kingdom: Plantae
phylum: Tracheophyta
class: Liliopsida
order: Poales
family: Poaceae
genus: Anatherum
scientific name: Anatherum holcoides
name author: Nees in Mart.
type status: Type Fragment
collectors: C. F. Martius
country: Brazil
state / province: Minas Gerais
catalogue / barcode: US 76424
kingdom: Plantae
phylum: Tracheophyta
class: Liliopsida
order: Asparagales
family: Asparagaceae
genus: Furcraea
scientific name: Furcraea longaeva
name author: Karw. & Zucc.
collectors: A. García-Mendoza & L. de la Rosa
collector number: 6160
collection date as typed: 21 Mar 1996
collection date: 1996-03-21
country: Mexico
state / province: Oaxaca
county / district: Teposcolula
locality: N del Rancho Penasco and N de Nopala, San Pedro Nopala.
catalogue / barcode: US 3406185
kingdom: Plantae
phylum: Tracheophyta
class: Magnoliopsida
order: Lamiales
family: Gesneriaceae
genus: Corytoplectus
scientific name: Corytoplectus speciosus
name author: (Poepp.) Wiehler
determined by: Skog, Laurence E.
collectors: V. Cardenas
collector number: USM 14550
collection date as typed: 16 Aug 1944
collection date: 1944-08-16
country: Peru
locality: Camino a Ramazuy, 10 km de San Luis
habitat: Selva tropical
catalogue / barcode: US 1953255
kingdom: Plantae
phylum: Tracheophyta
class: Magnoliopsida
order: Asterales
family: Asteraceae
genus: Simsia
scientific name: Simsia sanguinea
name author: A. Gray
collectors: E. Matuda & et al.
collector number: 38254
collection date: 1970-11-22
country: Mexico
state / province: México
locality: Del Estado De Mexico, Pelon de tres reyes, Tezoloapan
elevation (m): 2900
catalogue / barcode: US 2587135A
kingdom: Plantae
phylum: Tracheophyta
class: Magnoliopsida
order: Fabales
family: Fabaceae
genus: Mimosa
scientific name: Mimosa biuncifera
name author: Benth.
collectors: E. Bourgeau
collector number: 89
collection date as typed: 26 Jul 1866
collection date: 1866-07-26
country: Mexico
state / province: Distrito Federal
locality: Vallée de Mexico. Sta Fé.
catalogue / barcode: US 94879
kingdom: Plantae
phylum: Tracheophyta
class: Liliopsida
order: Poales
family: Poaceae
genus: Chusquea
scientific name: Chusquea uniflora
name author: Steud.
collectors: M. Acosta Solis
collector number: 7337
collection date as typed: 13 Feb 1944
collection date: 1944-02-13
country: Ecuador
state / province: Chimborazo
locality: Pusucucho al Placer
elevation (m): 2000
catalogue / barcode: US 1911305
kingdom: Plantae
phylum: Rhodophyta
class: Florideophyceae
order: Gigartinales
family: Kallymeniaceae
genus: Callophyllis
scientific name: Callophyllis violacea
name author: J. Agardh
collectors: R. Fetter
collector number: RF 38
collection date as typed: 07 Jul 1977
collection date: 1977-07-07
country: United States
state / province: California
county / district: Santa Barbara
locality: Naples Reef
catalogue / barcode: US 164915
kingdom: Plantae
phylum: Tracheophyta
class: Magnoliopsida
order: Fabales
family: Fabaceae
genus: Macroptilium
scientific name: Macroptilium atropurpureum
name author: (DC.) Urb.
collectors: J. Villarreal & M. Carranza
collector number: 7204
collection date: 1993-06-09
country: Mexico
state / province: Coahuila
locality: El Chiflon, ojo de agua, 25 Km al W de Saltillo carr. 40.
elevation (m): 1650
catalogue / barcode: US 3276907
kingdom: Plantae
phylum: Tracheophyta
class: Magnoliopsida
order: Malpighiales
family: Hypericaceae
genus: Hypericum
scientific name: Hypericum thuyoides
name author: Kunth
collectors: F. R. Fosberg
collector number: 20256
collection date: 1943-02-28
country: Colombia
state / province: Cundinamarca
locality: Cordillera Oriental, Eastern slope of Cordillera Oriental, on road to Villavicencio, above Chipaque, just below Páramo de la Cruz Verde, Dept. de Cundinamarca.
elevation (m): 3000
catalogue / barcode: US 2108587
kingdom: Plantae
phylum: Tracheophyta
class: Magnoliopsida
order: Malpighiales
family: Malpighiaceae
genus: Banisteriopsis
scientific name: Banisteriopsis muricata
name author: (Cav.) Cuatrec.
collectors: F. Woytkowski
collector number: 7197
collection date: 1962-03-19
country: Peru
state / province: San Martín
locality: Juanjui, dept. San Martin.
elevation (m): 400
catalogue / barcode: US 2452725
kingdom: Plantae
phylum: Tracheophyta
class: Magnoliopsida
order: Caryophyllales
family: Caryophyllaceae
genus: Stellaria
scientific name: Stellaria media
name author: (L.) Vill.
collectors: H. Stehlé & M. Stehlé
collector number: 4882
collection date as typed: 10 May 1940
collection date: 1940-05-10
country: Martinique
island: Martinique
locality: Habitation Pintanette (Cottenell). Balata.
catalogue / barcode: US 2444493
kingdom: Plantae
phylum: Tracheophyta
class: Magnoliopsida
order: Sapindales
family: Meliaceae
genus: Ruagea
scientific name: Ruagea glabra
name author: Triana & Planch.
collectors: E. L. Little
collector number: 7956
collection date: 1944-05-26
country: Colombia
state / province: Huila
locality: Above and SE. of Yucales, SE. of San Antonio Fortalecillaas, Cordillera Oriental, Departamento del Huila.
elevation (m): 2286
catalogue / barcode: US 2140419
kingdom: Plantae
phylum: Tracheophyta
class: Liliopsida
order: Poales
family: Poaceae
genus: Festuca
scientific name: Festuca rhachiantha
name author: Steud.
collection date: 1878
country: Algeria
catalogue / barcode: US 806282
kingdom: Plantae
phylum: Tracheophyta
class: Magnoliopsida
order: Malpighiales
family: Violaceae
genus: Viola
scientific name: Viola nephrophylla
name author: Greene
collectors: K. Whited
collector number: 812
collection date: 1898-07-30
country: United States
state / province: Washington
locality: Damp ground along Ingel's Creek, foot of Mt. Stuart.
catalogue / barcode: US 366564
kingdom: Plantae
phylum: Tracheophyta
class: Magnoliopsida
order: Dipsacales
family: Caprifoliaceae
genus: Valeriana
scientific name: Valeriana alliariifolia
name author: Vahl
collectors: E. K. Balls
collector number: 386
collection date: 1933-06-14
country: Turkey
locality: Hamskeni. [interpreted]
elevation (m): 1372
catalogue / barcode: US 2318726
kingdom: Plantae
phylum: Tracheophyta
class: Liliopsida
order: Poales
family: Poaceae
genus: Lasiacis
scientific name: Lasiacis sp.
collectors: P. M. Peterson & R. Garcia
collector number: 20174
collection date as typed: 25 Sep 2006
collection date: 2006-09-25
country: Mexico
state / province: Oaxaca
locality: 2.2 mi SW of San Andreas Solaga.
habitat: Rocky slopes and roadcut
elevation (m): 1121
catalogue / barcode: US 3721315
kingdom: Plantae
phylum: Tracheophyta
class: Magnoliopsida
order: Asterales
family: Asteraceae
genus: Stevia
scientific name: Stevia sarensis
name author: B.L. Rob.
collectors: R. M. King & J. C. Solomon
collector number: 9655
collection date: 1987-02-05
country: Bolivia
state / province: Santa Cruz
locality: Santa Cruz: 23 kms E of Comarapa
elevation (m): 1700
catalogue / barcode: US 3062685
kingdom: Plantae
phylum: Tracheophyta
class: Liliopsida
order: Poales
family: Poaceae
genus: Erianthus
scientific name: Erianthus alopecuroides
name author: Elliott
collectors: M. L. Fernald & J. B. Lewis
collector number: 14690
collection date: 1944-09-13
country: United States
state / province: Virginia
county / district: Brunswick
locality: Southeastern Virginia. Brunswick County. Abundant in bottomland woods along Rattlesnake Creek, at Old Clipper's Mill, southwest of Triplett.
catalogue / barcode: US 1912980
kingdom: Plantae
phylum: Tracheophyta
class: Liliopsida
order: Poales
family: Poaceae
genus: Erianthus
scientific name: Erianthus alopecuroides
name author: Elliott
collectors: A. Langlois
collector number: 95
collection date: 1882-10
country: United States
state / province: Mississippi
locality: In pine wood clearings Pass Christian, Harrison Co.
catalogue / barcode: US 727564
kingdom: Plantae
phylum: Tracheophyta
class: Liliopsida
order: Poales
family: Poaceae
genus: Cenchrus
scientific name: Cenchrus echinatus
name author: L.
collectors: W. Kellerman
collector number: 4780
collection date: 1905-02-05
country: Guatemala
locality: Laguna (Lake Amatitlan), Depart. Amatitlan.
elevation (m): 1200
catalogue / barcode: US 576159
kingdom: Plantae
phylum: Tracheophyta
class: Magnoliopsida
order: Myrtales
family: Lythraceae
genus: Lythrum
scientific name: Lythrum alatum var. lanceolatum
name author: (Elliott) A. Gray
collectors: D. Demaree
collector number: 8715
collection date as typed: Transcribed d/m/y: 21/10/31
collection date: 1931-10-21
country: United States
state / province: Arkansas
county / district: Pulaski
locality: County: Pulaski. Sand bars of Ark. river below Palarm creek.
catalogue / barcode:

# # # # #

__Aim of the task__
Could you reproduce the material above, from its first line through the line containing "elevation (m): 2900", with every line unchanged?

__Task response__
kingdom: Plantae
phylum: Tracheophyta
class: Liliopsida
order: Poales
family: Poaceae
genus: Anatherum
scientific name: Anatherum holcoides
name author: Nees in Mart.
type status: Type Fragment
collectors: C. F. Martius
country: Brazil
state / province: Minas Gerais
catalogue / barcode: US 76424
kingdom: Plantae
phylum: Tracheophyta
class: Liliopsida
order: Asparagales
family: Asparagaceae
genus: Furcraea
scientific name: Furcraea longaeva
name author: Karw. & Zucc.
collectors: A. García-Mendoza & L. de la Rosa
collector number: 6160
collection date as typed: 21 Mar 1996
collection date: 1996-03-21
country: Mexico
state / province: Oaxaca
county / district: Teposcolula
locality: N del Rancho Penasco and N de Nopala, San Pedro Nopala.
catalogue / barcode: US 3406185
kingdom: Plantae
phylum: Tracheophyta
class: Magnoliopsida
order: Lamiales
family: Gesneriaceae
genus: Corytoplectus
scientific name: Corytoplectus speciosus
name author: (Poepp.) Wiehler
determined by: Skog, Laurence E.
collectors: V. Cardenas
collector number: USM 14550
collection date as typed: 16 Aug 1944
collection date: 1944-08-16
country: Peru
locality: Camino a Ramazuy, 10 km de San Luis
habitat: Selva tropical
catalogue / barcode: US 1953255
kingdom: Plantae
phylum: Tracheophyta
class: Magnoliopsida
order: Asterales
family: Asteraceae
genus: Simsia
scientific name: Simsia sanguinea
name author: A. Gray
collectors: E. Matuda & et al.
collector number: 38254
collection date: 1970-11-22
country: Mexico
state / province: México
locality: Del Estado De Mexico, Pelon de tres reyes, Tezoloapan
elevation (m): 2900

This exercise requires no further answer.